[Exercise materials start]
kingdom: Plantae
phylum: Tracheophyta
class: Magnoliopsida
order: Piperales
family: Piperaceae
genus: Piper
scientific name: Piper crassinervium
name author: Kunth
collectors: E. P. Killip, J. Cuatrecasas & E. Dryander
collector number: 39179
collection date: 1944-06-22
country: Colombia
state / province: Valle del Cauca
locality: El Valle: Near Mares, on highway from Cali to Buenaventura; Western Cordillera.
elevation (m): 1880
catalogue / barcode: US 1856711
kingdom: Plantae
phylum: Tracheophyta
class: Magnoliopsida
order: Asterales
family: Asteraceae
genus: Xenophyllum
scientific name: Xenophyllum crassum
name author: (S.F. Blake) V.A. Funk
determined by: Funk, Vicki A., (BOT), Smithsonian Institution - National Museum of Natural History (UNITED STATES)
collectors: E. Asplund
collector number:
[Exercise materials end]
Please give the recorded data above again, swapping every "collector number" for "field number" and leaving everything else unchanged.

kingdom: Plantae
phylum: Tracheophyta
class: Magnoliopsida
order: Piperales
family: Piperaceae
genus: Piper
scientific name: Piper crassinervium
name author: Kunth
collectors: E. P. Killip, J. Cuatrecasas & E. Dryander
field number: 39179
collection date: 1944-06-22
country: Colombia
state / province: Valle del Cauca
locality: El Valle: Near Mares, on highway from Cali to Buenaventura; Western Cordillera.
elevation (m): 1880
catalogue / barcode: US 1856711
kingdom: Plantae
phylum: Tracheophyta
class: Magnoliopsida
order: Asterales
family: Asteraceae
genus: Xenophyllum
scientific name: Xenophyllum crassum
name author: (S.F. Blake) V.A. Funk
determined by: Funk, Vicki A., (BOT), Smithsonian Institution - National Museum of Natural History (UNITED STATES)
collectors: E. Asplund
field number:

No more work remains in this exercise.